[WORK INSTRUCTION] Please copy the listing, starting at the line that has "#####Front#####" and stopping after its final line, with every "READER" changed to "Reader" and nothing else altered.

[[ RECORDS, beginning ]]

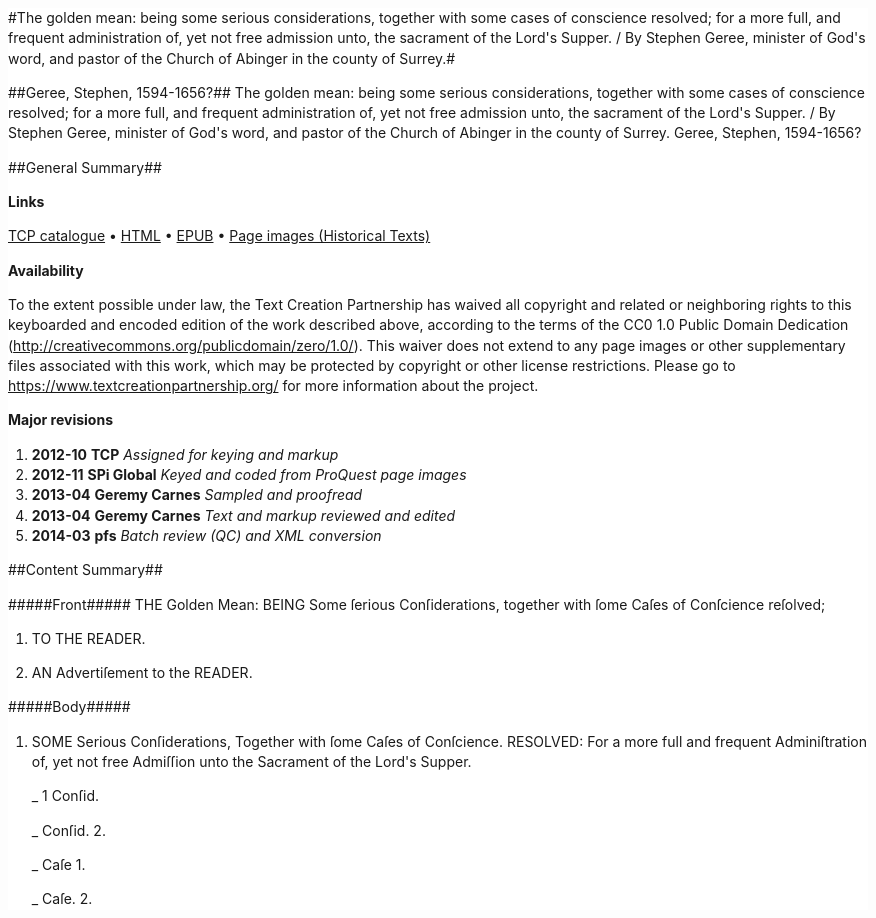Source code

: #The golden mean: being some serious considerations, together with some cases of conscience resolved; for a more full, and frequent administration of, yet not free admission unto, the sacrament of the Lord's Supper. / By Stephen Geree, minister of God's word, and pastor of the Church of Abinger in the county of Surrey.#

##Geree, Stephen, 1594-1656?##
The golden mean: being some serious considerations, together with some cases of conscience resolved; for a more full, and frequent administration of, yet not free admission unto, the sacrament of the Lord's Supper. / By Stephen Geree, minister of God's word, and pastor of the Church of Abinger in the county of Surrey.
Geree, Stephen, 1594-1656?

##General Summary##

**Links**

[TCP catalogue](http://www.ota.ox.ac.uk/tcp/)  • 
[HTML](http://tei.it.ox.ac.uk/tcp/Texts-HTML/free/A85/A85952.html)  • 
[EPUB](http://tei.it.ox.ac.uk/tcp/Texts-EPUB/free/A85/A85952.epub) • 
[Page images (Historical Texts)](https://historicaltexts.jisc.ac.uk/eebo-99867349e)

**Availability**

To the extent possible under law, the Text Creation Partnership has waived all copyright and related or neighboring rights to this keyboarded and encoded edition of the work described above, according to the terms of the CC0 1.0 Public Domain Dedication (http://creativecommons.org/publicdomain/zero/1.0/). This waiver does not extend to any page images or other supplementary files associated with this work, which may be protected by copyright or other license restrictions. Please go to https://www.textcreationpartnership.org/ for more information about the project.

**Major revisions**

1. __2012-10__ __TCP__ *Assigned for keying and markup*
1. __2012-11__ __SPi Global__ *Keyed and coded from ProQuest page images*
1. __2013-04__ __Geremy Carnes__ *Sampled and proofread*
1. __2013-04__ __Geremy Carnes__ *Text and markup reviewed and edited*
1. __2014-03__ __pfs__ *Batch review (QC) and XML conversion*

##Content Summary##

#####Front#####
THE Golden Mean: BEING Some ſerious Conſiderations, together with ſome Caſes of Conſcience reſolved;
1. TO THE READER.

1. AN Advertiſement to the READER.

#####Body#####

1. SOME Serious Conſiderations, Together with ſome Caſes of Conſcience. RESOLVED: For a more full and frequent Adminiſtration of, yet not free Admiſſion unto the Sacrament of the Lord's Supper.

    _ 1 Conſid.

    _ Conſid. 2.

    _ Caſe 1.

    _ Caſe. 2.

[[ RECORDS, end ]]

[RESPONSE TO THIS TASK]
#####Front#####
THE Golden Mean: BEING Some ſerious Conſiderations, together with ſome Caſes of Conſcience reſolved;
1. TO THE Reader.

1. AN Advertiſement to the Reader.

#####Body#####

1. SOME Serious Conſiderations, Together with ſome Caſes of Conſcience. RESOLVED: For a more full and frequent Adminiſtration of, yet not free Admiſſion unto the Sacrament of the Lord's Supper.

    _ 1 Conſid.

    _ Conſid. 2.

    _ Caſe 1.

    _ Caſe. 2.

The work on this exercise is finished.